Possessed of a legendary beauty that was quite gone by the time I knew her, Flo had a good many suitors - men who later gave decent lives to their women, but my Aunt Flo gave herself to Ercole. Uncle Ercole was a rude man who rolled putrid cigars wetly between his lips and buffed his teeth after dinner with a folded serviette.
Uncle Ercole had made Aunt Flo pregnant before making her his bride. But Flo, astonishingly, was without shame. She simply refused to mourn her life.
On the day our youngest sister was being born, my oldest sister and I went to stay with my Aunt Flo. Our father drove us over early in the morning, just as the sun began to rise. Flo greeted us in the kitchen. She wore a pink floral housedress, the brassiere strap dangling on her arm. Her own children were long grown and gone from the house. We had the whole house to ourselves, and Aunt Flo. Flo played with my older sister and me. I mean, she really played with us, as if there were no difference in our ages or imaginations. From a deep bottom drawer filled with costume jewelry, she pulled out the colored strands of beads, roped these around our necks, and showed us how to dance "the Charleston."
For lunch, we gorged ourselves on black olives.
When our father came to pick us up, I was being sick on the black olives. "What happened to the money I gave you to make them a proper lunch?" Aunt Flo looked like a child being chastised. I wished so much my father would not be so angry with her. It was my first intuition of an odds between one adult and the rest of the grown-up world.
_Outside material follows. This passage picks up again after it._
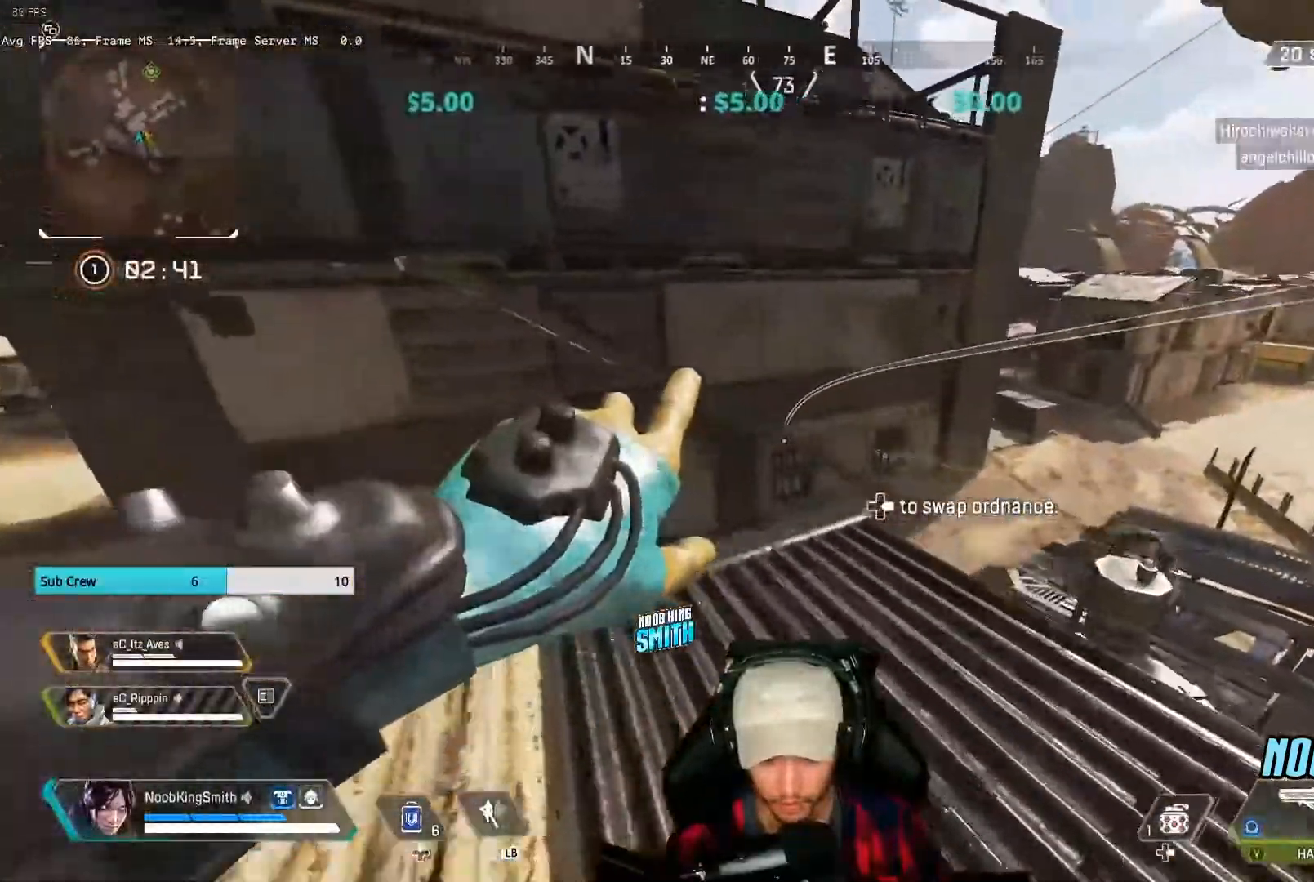
{"dt_ms": 500, "buttons": [], "left_stick": "center", "right_stick": "center", "events": [[200, "left_stick", "center"], [367, "R2", "up"]]}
"Don't you know your pain is no different than anyone else's," my sister said to me, the winter of my separation, after I had made my own first mistake with the likes of an Uncle Ercole - a man just as abusive, although he came polished and wearing a business suit. I am told that when I laughed at the altar (how this man had hated my laugh) the wedding guests had heard the laughter of my Aunt Flo. "No one wants to hear you," my sister said to me after the failure of my marriage, "or don't you know yet?"
I wanted to tell my older sister then, as I do now: It is not the pain that defines us, but rather our response to it.
I will eat olives. I will eat olives as long as I can, as many as I can get. I will eat them to excess, even if eating them should make me sick. I will allow life to crack me open, so that I can absorb the salt, the sweetness of it. I will risk making them, over and over again, just like my mistakes. I will do this in memory of my godmother, my very own Aunt Flo -- e' stata schiacciata della vita. Cracked, she had been like the olive, but like the olive cured in salt water, had absorbed all the sweetness of life.